Text section »
..............................

I have been interested in internationalization and localization for some years now. My entry point into the field have been from the technical side. I'm working in a company that for over a decade have targeted the international software market - but for some reason the software (mainly C++ based Windows programs) have not yet meets its real challenges for some of the more complex regions of the world - e.g. Asian or Arabic countries. Therefore the programs must be ready to cope with these special problems when they hopefully occur (characters sets, scripts, translation, keyboard IME editors, UNICODE, resource files, multilingual user interfaces etc.)

On this page I have collected most of my gathered information from the Internet. It includes a huge collection of links to relevant companies, organization and articles. I hope that you - just as I - can use them.

For a newcomer the localization industry and translation industry can be quite confusing. The industry is divided into a lot of different organizations and companies selling of wide range of products that often are difficult to cope and understand. A lot of special terminology is used and a lot of different (file) formats are available. There are luckily tendencies towards more standardization. Some organizations have been trying to standardize file interchange formats. Typically these organization are supported by a group of companies providing the real tools and products that you often must pay of lot of money for. And that doesn't necessary guarantee that your requirements is meet.

For a introduction into the localization subject you may read my "A small introduction" section below, however I suggest browsing through the terminology section below first.

..............................

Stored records
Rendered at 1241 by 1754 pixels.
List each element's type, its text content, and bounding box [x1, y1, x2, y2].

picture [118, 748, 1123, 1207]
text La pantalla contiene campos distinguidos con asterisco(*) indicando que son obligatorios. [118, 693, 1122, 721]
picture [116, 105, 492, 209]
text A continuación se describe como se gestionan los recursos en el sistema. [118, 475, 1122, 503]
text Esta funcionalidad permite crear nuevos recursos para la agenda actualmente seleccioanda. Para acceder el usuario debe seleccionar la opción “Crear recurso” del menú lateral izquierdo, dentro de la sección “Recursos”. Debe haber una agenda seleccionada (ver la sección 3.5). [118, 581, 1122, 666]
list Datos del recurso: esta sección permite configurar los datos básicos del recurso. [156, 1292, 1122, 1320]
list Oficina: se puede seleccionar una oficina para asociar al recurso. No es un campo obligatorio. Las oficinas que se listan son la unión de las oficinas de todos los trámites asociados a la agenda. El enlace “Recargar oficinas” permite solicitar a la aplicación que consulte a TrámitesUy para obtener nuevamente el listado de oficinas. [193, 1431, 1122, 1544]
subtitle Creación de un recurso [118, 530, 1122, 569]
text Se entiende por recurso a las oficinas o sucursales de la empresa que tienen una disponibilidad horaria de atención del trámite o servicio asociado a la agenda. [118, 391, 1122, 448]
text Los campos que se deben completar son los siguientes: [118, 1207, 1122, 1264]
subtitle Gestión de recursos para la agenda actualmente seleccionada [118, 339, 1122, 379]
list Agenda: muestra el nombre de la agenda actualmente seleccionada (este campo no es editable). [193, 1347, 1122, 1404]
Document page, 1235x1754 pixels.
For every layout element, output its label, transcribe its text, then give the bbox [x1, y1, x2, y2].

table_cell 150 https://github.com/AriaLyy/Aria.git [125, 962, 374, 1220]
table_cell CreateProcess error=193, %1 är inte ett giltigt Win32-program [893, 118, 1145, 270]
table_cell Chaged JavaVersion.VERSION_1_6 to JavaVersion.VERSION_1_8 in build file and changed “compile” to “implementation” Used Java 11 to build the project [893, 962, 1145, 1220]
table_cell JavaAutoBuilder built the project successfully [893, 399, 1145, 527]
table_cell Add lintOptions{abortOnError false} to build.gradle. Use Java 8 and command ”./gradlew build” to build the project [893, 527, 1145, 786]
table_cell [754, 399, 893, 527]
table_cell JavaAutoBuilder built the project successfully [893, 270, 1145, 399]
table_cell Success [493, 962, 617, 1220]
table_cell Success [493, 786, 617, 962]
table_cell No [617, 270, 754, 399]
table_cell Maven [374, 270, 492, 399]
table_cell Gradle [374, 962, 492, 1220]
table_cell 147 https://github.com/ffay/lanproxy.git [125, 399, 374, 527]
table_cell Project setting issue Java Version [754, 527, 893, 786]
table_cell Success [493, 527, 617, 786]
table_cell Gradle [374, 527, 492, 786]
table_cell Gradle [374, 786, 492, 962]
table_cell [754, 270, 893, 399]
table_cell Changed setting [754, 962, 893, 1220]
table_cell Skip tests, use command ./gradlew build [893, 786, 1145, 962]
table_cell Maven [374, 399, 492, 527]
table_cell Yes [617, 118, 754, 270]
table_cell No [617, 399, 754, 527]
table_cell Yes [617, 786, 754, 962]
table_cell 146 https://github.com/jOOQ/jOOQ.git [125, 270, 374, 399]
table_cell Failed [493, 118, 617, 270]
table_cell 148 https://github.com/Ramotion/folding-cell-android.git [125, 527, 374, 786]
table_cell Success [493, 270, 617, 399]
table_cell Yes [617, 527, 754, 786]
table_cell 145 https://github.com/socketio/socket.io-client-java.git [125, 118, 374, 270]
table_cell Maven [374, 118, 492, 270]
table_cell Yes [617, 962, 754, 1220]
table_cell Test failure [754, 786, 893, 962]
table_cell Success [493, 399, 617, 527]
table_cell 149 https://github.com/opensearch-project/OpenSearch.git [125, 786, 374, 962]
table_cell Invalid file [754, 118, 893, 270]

..............................

Required work »
(A) Condense the paragraph of the localization text above that begins "For a newcomer the localization industry" into a short bulleted list that keeps its main facts.
(B) List every special problem named in the parentheses at the end of the first paragraph of the localization text.
(C) Answer these questions using the localization text above:
(i) For how long has the author's company targeted the international software market?
(ii) What does the author say the page includes a huge collection of?
(iii) Which section does the author suggest browsing before the "A small introduction" section?

Answers to the problems »
(A)
- Newcomers can find the localization and translation industries confusing.
- Many organizations and companies sell a wide range of products that are often hard to understand.
- The field uses a lot of special terminology and many different file formats.
- There are tendencies toward more standardization, with some organizations working to standardize file interchange formats.
- These organizations are usually backed by companies that sell the actual tools, which are often expensive and still may not meet your requirements.

(B)
- Character sets
- Scripts
- Translation
- Keyboard IME editors
- UNICODE
- Resource files
- Multilingual user interfaces

(C)
(i) For over a decade.
(ii) Links to relevant companies, organizations and articles.
(iii) The terminology section.